--- START Page text ---

There is little that is certain about current U.S. trade policy, though the fact that the tariffs on Mexico and Canada were temporarily suspended suggests that the duration of these levies are not immutable. To the extent that the trade tariffs remain in force, they will have clear impacts on the economy. In a recent special report, we discussed how 25% tariffs on our North American trading partners would cast both those economies into recession while reducing U.S. GDP growth by a full percentage point relative to its status-quo baseline. Also, the annual rate of consumer price inflation would be half-a-percentage point higher by year-end than it otherwise would be in the absence of these specific tariffs.
While the exact timing and final size of the current tranche of tariffs under discussion remains in flux, the events of the past few days send the strongest signal yet that a step-up in tariffs is quickly approaching. To better understand how the tariffs taking shape would impact the U.S. outlook, we look at two new tariff scenarios:
Scenario 1: All the tariffs listed in the bullets above go into effect in the first quarter of this year and the affected countries retaliate.
Scenario 2: Prices in the potential expansion of the trade war to include the rest of the world by adding additional 10% tariffs across-the-board for the rest of the world to Scenario 1, as well as retaliatory tariffs on U.S. exports of 10%. Because these tariffs may not be implemented fully and both the timing and duration are uncertain, this second scenario is a dire case.
Like the other tariff scenarios about which we have written, this particular brew would impart a modest stagflationary effect on the U.S. economy. The down-to-the-wire implementation of steeper tariffs on some of our largest trading partners points to major changes to trade policy happening sooner rather than later, and warrants a look at how the impact to the economy would unfold over the coming quarters. Applying the tariffs outlined above into a macroeconomic model of the economy points to an immediate increase in consumer price inflation. Specifically, the model points to the year-over-year rate of the CPI rising 0.7 percentage points above its pre-tariff baseline in the first quarter tariffs are implemented. While the quarterly lift to the rate of inflation fades over the first year in which tariffs take effect (Figure 1), the level of prices would be 0.3% higher at the end of our forecast horizon in 2026.
The projected higher price level comes despite weaker growth in the first year in which tariffs are enacted. The model shows that the largest downward impulse to economic growth occurs one quarter after tariffs take effect, at which time the annualized rate of real GDP growth is about three-percentage points lower than the baseline. While growth subsequently picks up a year after tariffs are implemented, the U.S. economy would be about 1% smaller at the end of 2026 in the more targeted tariff scenario, and nearly 2% smaller in the expanded trade war scenario relative to the model's baseline (Figure 2).

--- END Page text ---

## Stated problem 1:
List every country named in the tariff text.
## Stated problem 2:
Duplicate the part of the tariff text starting at "Scenario 2: Prices" and ending at "a dire case.".
## Stated problem 3:
In the tariff text, how far above its pre-tariff baseline does the model show the year-over-year CPI rate rising in the first quarter the tariffs take effect?
The records that come next aren't needed for anything here.

--- START Dataset content ---

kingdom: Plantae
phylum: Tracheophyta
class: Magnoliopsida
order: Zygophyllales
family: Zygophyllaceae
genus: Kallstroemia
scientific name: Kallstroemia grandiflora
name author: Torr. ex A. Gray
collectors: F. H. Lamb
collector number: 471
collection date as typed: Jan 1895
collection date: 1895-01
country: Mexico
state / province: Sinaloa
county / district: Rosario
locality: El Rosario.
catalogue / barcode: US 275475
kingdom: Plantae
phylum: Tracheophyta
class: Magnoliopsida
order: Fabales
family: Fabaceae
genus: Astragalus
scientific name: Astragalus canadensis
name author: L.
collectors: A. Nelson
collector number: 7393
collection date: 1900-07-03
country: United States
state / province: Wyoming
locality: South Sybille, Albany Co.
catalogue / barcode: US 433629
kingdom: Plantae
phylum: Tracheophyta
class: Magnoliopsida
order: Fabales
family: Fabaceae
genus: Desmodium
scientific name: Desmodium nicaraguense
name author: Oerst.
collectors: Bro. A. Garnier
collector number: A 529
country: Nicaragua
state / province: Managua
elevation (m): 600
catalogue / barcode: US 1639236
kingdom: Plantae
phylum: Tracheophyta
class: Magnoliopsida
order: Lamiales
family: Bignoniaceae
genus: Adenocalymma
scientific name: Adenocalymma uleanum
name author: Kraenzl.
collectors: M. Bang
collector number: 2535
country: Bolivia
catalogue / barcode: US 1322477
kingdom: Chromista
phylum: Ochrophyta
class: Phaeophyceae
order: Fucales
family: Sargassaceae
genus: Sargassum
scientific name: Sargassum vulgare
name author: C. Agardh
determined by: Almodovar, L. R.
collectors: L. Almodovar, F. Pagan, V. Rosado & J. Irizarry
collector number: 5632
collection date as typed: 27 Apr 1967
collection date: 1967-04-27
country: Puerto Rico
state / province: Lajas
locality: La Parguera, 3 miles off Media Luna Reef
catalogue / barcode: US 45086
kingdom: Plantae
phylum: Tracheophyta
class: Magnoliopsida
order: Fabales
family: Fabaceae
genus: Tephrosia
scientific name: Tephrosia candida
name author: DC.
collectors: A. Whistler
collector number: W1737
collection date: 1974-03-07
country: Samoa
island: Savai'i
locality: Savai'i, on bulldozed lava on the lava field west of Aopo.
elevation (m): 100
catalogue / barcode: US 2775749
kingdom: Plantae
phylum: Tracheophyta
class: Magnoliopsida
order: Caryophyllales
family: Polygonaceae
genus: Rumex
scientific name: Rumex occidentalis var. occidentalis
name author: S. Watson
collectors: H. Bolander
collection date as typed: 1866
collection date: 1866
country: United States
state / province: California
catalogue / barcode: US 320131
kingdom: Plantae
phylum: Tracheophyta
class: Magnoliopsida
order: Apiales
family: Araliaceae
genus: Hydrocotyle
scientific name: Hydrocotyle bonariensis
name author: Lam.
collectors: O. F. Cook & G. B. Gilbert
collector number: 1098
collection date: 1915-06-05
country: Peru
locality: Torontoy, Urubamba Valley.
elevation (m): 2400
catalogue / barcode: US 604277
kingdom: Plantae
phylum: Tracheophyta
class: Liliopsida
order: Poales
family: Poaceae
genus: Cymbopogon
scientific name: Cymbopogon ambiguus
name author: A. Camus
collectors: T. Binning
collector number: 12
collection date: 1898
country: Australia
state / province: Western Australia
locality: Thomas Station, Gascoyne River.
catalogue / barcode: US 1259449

--- END Dataset content ---

## Expected answer 1:
Mexico, Canada, U.S.

## Expected answer 2:
Scenario 2: Prices in the potential expansion of the trade war to include the rest of the world by adding additional 10% tariffs across-the-board for the rest of the world to Scenario 1, as well as retaliatory tariffs on U.S. exports of 10%. Because these tariffs may not be implemented fully and both the timing and duration are uncertain, this second scenario is a dire case.

## Expected answer 3:
0.7 percentage points.